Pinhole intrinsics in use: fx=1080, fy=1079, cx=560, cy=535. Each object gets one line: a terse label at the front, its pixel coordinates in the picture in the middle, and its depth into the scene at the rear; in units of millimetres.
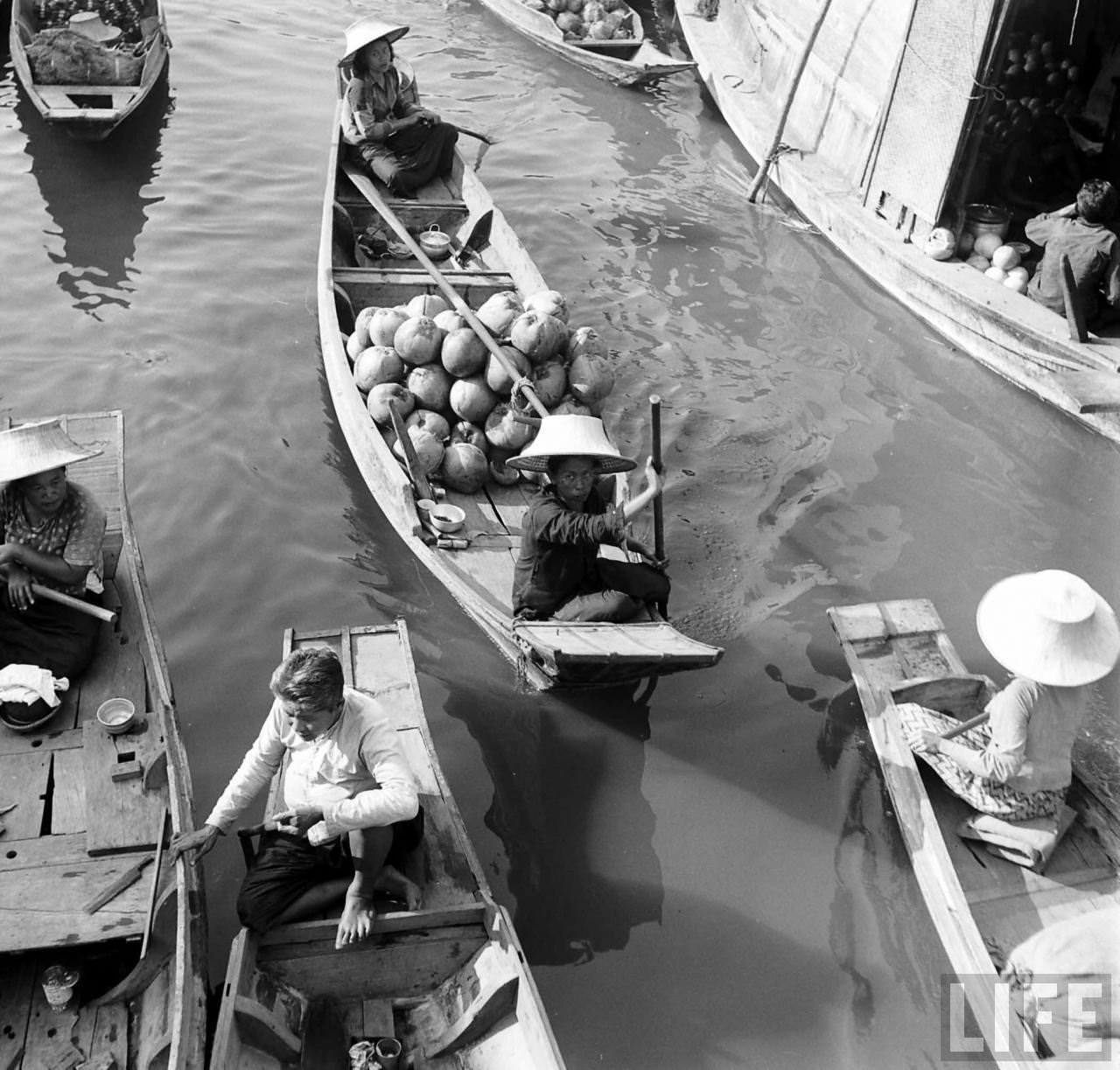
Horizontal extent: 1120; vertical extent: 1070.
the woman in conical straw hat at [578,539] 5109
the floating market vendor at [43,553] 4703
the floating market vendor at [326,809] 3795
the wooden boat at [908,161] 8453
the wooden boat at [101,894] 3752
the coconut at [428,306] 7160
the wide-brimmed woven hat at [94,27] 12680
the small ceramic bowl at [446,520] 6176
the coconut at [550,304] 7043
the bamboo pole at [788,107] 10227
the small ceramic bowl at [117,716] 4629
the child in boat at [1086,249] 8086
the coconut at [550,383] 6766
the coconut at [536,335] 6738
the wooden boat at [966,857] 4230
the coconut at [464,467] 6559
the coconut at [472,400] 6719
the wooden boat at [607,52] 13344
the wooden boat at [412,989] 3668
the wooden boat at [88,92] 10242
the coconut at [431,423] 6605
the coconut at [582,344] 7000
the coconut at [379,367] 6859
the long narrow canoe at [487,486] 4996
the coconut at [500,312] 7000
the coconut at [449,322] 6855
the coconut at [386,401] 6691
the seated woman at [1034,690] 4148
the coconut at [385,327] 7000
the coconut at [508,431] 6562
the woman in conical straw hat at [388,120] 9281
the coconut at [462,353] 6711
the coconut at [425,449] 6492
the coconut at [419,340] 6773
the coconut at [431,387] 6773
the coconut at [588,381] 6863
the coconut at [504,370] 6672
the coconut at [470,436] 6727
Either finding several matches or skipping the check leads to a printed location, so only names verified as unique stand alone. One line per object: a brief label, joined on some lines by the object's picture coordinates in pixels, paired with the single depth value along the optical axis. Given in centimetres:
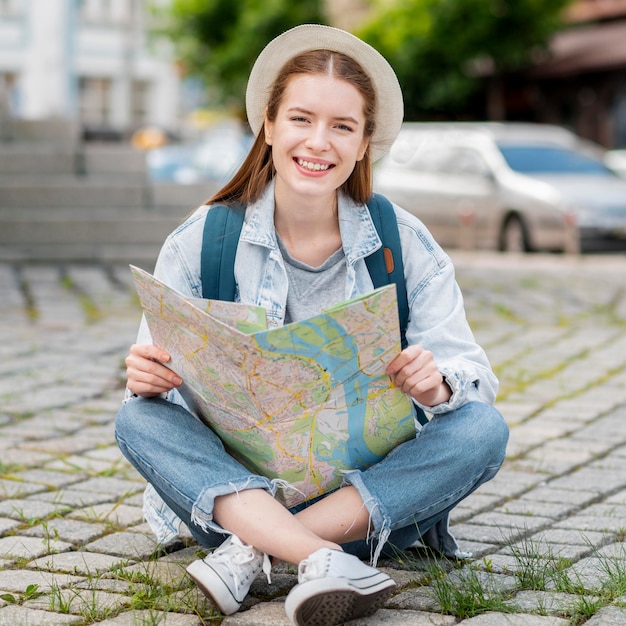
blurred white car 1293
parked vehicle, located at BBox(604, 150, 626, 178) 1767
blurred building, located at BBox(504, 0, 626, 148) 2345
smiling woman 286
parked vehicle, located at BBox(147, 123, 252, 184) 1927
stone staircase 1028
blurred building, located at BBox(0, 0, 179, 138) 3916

==

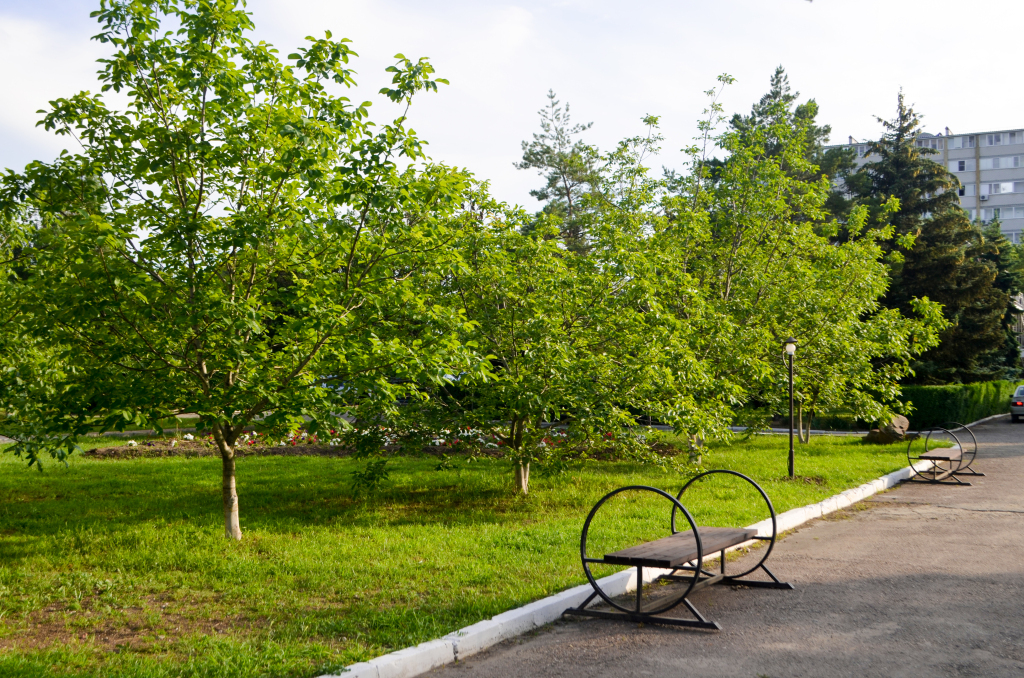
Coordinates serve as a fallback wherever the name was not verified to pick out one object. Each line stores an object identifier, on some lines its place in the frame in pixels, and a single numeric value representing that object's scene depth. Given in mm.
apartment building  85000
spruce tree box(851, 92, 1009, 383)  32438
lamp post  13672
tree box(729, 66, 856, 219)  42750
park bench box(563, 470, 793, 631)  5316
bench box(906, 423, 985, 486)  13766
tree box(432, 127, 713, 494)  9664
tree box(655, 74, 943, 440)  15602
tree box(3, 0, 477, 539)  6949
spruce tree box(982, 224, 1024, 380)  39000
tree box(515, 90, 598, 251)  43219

→ **YOUR GOAL**
Your answer must be the lines above from the one containing "stone staircase 1028" to the one containing "blurred building, located at BBox(0, 0, 179, 138)", both included, restated word for word.

→ **RESULT FOR THIS EXERCISE**
stone staircase 1028
blurred building, located at BBox(0, 0, 179, 138) 3916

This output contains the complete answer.